Work order: Print every line of text in the entries below exactly, leaving out the pictures.

(Saved data entries)
━━━━━━━━━━━━━━━━

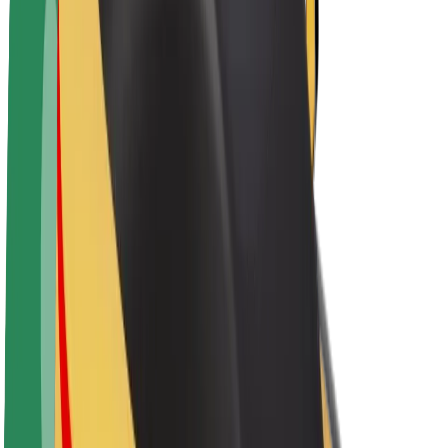
Karjera
Apie „Bolt“
„Bolt“ tvarumo politika
Projektas „Zero“
Tinklaraštis
Naujienų centras
Prekių ženklo gairės
Misija
Investuotojams
Vadovybė
Prekės ženklas
Žiniasklaidai
„Urban Fund“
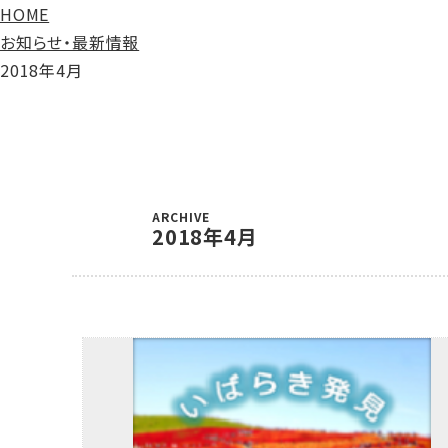
HOME
お知らせ・最新情報
2018年4月
ARCHIVE
2018年4月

━━━━━━━━━━━━━━━━

Solution to this problem:
Karjera
Apie „Bolt“
„Bolt“ tvarumo politika
Projektas „Zero“
Tinklaraštis
Naujienų centras
Prekių ženklo gairės
Misija
Investuotojams
Vadovybė
Prekės ženklas
Žiniasklaidai
„Urban Fund“
HOME
お知らせ・最新情報
2018年4月
ARCHIVE
2018年4月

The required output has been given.